Please copy every line below that contains the string "left".

━━━━━ DATA FOR PROCESSING ━━━━━

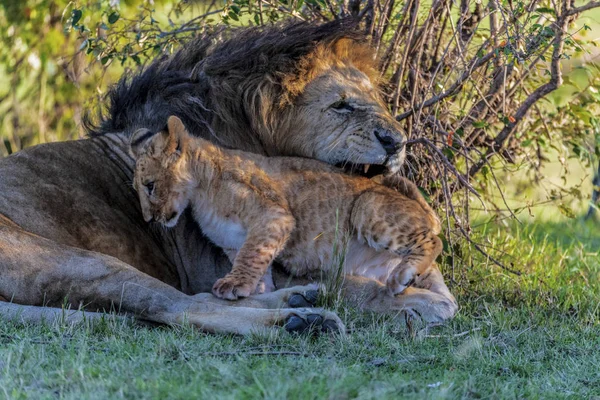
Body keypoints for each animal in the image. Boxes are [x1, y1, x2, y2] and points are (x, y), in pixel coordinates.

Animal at [129, 115, 442, 300]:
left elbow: (252, 254)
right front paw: (257, 291)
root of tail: (427, 211)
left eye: (150, 186)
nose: (148, 218)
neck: (200, 191)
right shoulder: (235, 242)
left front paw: (233, 285)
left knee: (434, 241)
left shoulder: (274, 216)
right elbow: (256, 263)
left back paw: (403, 276)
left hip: (366, 206)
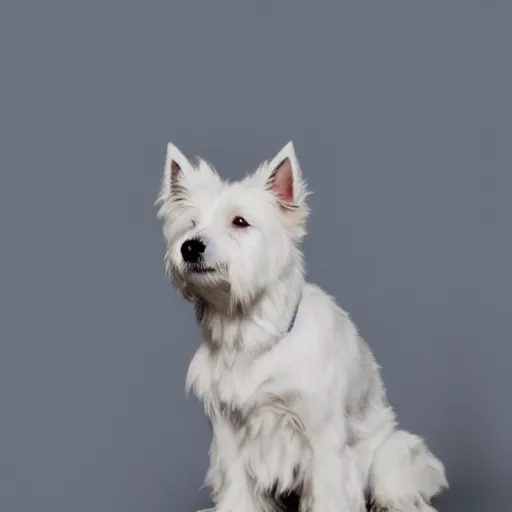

━━━━━

#### REPLY TO THE TASK:
left elbow: (252, 254)
left eye: (150, 186)
left front paw: (233, 285)
left knee: (434, 241)
left shoulder: (274, 216)
left back paw: (403, 276)
left hip: (366, 206)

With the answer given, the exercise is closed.